Study text ->
Thank you Mark and Gareth. That
helps.
During the preparation of this reply I
noticed that NVCOLD had terminated somewhere along the way. I have to
reconstruct but I think it was about the time of the failure. When I
restarted NVCOLD the devices came back on the next polling cycle.
We’ll have to see whether it has
anything to do with the problem.
------------------------------------------------------------------
The net-SNMP code is net-snmp-5.1-80.3.
As long as one is greater than zero I think it’s current.
Tracing the activity shows “expired_SNMP”
entries. No matter what I do, once the device goes down the following queries
fail until I do a demand poll. The following was done after successful
snmpwalks on system, ip and interfaces.
09:49:02 ***** Starting
Quick Test of node EML-doenet *****
09:49:02 Interface
10.0.8.8(Loopback0) (down since 03/17/05 06:59:19)
09:49:02 Interface
132.172.66.54(ATM0.3-aal5) (down since 03/17/05 06:59:19)
09:49:02 Interface
132.172.177.1(Ethernet0) (down since 03/17/05 06:59:19)
09:49:02 Interface
132.172.192.26(ATM0.1-aal5) (down since 03/17/05 06:59:19)
09:49:02 Current Polling
parameters
09:49:02 The next SNMP
Status Poll is scheduled for 03/17/05 09:47:18.
09:49:02 Get
number of interfaces
09:49:10 SNMP request
timed out (10.0.8.8)
09:49:10 ***** End of
Quick Test for node EML-doenet *****
The one difference I notice on the demand
poll relative to the quicktest is the FORCED requests:
09:40:45 :
./nl_snmper.c[307] : sending SNMP to 10.0.8.19 op = FORCED req = Objid reqid =
761814
versus
09:41:33 :
./nl_snmper.c[307] : sending SNMP to 10.0.8.19 op = STATUS req = SNMPStatus
reqid = 762232
The SNMP requests were made using NetView’s
module. The problem with letting them run to the end is the size of the
ipRouteTable J and the long wait.
Bill Evans
Tivoli NetView
Support for DOE
-----Original Message-----
From: owner-nv-l@lists.us.ibm.com
[mailto:owner-nv-l@lists.us.ibm.com] On Behalf Of Mark Sklenarik
Sent: Wednesday, March 16, 2005
11:32 AM
To: nv-l@lists.us.ibm.com
Subject: Re: [nv-l] Problems with
SNMP monitoring
Bill,
This
may or may not be related, but we had a problem here with a earlier version of
the net-SNMP code, are you are at net-snmp-5.0.9-2-2.3E.6 or later on the
NetView machine? (in Release Note for FP2)
It
sounds like you may have a time-out of snmp communication to devices from
NetView SLES machine, this could be either NetView, or the device causing
the time-out.

Actions to take ->
a: What version of the net-SNMP code does the SNMP monitoring thread report?
b: Extend the SNMP monitoring thread by writing the next part of the reply from the point where it stops.
The lines that come next are unrelated to the SNMP monitoring thread.

Dataset extract ->
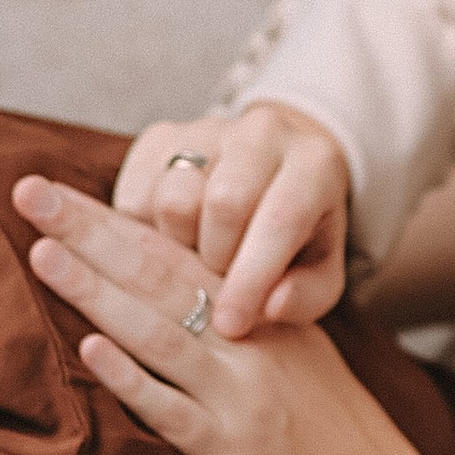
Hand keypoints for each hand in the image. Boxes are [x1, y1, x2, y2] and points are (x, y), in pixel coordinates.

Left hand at [17, 173, 422, 454]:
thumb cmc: (327, 432)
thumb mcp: (291, 354)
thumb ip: (234, 318)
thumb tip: (161, 292)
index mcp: (256, 308)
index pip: (172, 247)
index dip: (109, 216)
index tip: (54, 187)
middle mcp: (245, 339)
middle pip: (156, 272)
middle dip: (87, 230)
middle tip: (31, 192)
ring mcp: (236, 393)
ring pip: (157, 329)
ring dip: (95, 290)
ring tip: (42, 254)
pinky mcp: (229, 449)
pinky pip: (172, 408)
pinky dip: (130, 378)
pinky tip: (89, 351)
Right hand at [112, 103, 351, 332]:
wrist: (275, 169)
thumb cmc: (301, 234)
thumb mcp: (321, 270)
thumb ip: (307, 295)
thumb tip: (269, 308)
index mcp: (313, 163)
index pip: (280, 217)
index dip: (252, 277)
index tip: (230, 325)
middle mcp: (262, 132)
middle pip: (222, 203)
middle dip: (215, 261)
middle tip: (218, 285)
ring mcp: (206, 129)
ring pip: (172, 198)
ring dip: (178, 248)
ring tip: (196, 259)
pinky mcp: (158, 137)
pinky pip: (133, 197)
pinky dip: (143, 234)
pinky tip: (169, 242)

Your responses ->
a: net-snmp-5.1-80.3

b:
You
may want to turn on netmon tracing "netmon -M 63", and tail -f
/usr/OV/log/netmon.trace to determine if netmon is still polling the devices in
question. You may want to try this both before problem happens, and when
problem is occurring to see if you can determine why the time-outs are
occurring
The
different between QuickTest and Demand Poll, is that Quick test only goes after
interface status, where Demand Poll goes after a large set of data.
Check
the the IP and Interface tables from device are responsing fuilly, snmpwalk the
device looking for ip and interface tables only, make sure they complete.
Also
be aware that net-snmp also provides a snmpwalk command that is different from
NetView. NetView will use the one in /usr/OV/bin. Which did you
use. I have found that by using both, I can sometime locate problem that one or
the other would not find.
Also
at the time of pause in demand poll, what is the state of the device, ? high
CPU usage?
Hope
thie helps.
Mark F Sklenarik IBM SWG Tivoli Solutions Business
Impact Management and Event Correlation
Software Quality Engineer IBM Corporation
"Evans, Bill"
<Bill.Evans@hq.doe.gov>
Sent
by: owner-nv-l@lists.us.ibm.com
03/16/2005 10:49 AM
|
To
|
nv-l@lists.us.ibm.com
|
cc
|
|
Subject
|
[nv-l] Problems with SNMP monitoring
|
|
I'm having a problem with the migration of NetView to a new machine.
This is a new SUSE SLES 9 installation of NetView
7.1.4 FP 2 on a Dell 1750 with manual transfer of seed, community strings,
hosts, location.conf and other configuration data. We are in a
"test"
mode. It is using net-SNMP. Our old
system is a SUN with NV 7.1.3 and current fixpacks. It
uses the SUN SNMP. We staged the bring up of the
new machine to verify it's capacity and clean up the messy existing
configuration. Our first pass was to bring across the routers, then the
switches, then the servers we monitor and finally any local
extensions. We're there with the full NetView device load.
The area which is giving us problems is
the SNMP management of Routers. This includes 15 core network
routers, 15 MAN routers and 37 Wide Area Network routers. Core
Routers
are Cisco 6000 and 7000 models. WAN routers are Cisco 3800
series. MAN routers are all over the place from Cisco
2500
through 7500 models.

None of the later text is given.